Work task: Render every line of the entries below as a numbered list, omitting any blank lines.

Study material START

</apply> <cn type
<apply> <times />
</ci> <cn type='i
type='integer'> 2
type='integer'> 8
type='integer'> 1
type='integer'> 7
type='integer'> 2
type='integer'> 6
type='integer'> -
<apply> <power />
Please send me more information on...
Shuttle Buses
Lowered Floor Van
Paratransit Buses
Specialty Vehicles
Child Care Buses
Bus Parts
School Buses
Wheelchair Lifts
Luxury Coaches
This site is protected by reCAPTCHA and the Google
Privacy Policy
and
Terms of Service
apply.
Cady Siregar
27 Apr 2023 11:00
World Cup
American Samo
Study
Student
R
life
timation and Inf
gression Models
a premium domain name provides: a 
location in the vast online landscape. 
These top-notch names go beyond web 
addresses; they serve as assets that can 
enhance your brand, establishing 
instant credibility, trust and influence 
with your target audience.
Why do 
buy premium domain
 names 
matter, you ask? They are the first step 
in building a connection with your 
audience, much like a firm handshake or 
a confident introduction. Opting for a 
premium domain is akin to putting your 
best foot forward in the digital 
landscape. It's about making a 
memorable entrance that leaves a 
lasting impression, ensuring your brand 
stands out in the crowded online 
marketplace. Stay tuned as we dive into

Study material END

Written answer:
1. </apply> <cn type
2. <apply> <times />
3. </ci> <cn type='i
4. type='integer'> 2
5. type='integer'> 8
6. type='integer'> 1
7. type='integer'> 7
8. type='integer'> 2
9. type='integer'> 6
10. type='integer'> -
11. <apply> <power />
12. Please send me more information on...
13. Shuttle Buses
14. Lowered Floor Van
15. Paratransit Buses
16. Specialty Vehicles
17. Child Care Buses
18. Bus Parts
19. School Buses
20. Wheelchair Lifts
21. Luxury Coaches
22. This site is protected by reCAPTCHA and the Google
23. Privacy Policy
24. and
25. Terms of Service
26. apply.
27. Cady Siregar
28. 27 Apr 2023 11:00
29. World Cup
30. American Samo
31. Study
32. Student
33. R
34. life
35. timation and Inf
36. gression Models
37. a premium domain name provides: a 
38. location in the vast online landscape. 
39. These top-notch names go beyond web 
40. addresses; they serve as assets that can 
41. enhance your brand, establishing 
42. instant credibility, trust and influence 
43. with your target audience.
44. Why do 
45. buy premium domain
46.  names 
47. matter, you ask? They are the first step 
48. in building a connection with your 
49. audience, much like a firm handshake or 
50. a confident introduction. Opting for a 
51. premium domain is akin to putting your 
52. best foot forward in the digital 
53. landscape. It's about making a 
54. memorable entrance that leaves a 
55. lasting impression, ensuring your brand 
56. stands out in the crowded online 
57. marketplace. Stay tuned as we dive into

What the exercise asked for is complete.